Assignment 1:
Count the lines in the listing that contain the string "Complex", and give only the number.

Study text:
◆ ◆ ◆ ◆ ◆ ◆ ◆
Step 6: Test the Connection

Click Test Connection to verify that Pulse can access your bucket. The test will:
  1. Authenticate using the service account
  2. Verify bucket access
  3. Report success or any configuration issues

Step 7: Enable Custom Storage

Once the connection test passes, toggle Enabled to start using your custom storage.

Storage Structure

Pulse organizes artifacts in your bucket using this structure:
{base_path}/orgs/{org_id}/extractions/{job_id}/artifacts/
├── result.json          # Extraction results
├── original_file.pdf    # Original uploaded document
└── ...                  # Other artifacts

Security Best Practices

Create a separate bucket specifically for Pulse extractions rather than using an existing bucket with other data.
Protect against accidental deletion:
gcloud storage buckets update gs://my-company-pulse-data --versioning
Configure retention policies for compliance:
gcloud storage buckets update gs://my-company-pulse-data \
  --retention-period=30d
Ensure Cloud Audit Logs are enabled for your project to track all data access.
For enhanced security, configure VPC Service Controls to restrict data exfiltration.
Regularly rotate service account keys. GCP recommends rotation every 90 days.
◆ ◆ ◆ ◆ ◆ ◆ ◆
Input data:
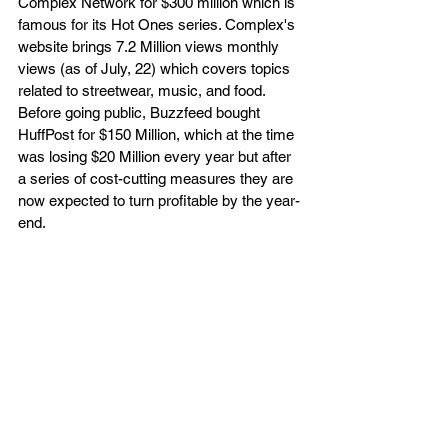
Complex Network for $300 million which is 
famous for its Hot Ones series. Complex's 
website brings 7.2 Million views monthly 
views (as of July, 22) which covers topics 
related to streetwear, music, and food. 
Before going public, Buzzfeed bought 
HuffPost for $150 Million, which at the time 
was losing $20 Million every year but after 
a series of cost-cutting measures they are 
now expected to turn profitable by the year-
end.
◆ ◆ ◆ ◆ ◆ ◆ ◆
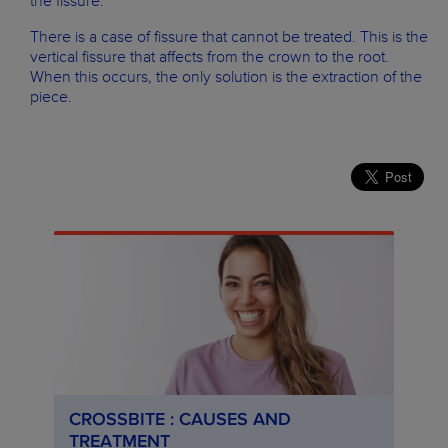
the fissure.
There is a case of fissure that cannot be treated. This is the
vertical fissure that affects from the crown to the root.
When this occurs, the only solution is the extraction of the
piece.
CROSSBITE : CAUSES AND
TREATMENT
◆ ◆ ◆ ◆ ◆ ◆ ◆
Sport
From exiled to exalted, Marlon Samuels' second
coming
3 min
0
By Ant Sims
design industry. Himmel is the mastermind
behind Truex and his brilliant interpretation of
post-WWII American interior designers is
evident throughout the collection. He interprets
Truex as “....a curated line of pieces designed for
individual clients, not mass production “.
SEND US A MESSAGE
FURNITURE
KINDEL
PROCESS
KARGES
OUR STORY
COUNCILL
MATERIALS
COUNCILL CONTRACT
◆ ◆ ◆ ◆ ◆ ◆ ◆
Assignment 2:
For each of these statements, say yes or no to whether it agrees with the storage setup text, and quote the words from the text that decide it. (a) The connection test authenticates using the service account. (b) Custom storage should be enabled before the connection test is run. (c) GCP recommends rotating service account keys every 60 days.

Answer box 1:
2

Answer box 2:
(a) Yes: "Authenticate using the service account"
(b) No: "Once the connection test passes, toggle Enabled to start using your custom storage."
(c) No: "GCP recommends rotation every 90 days."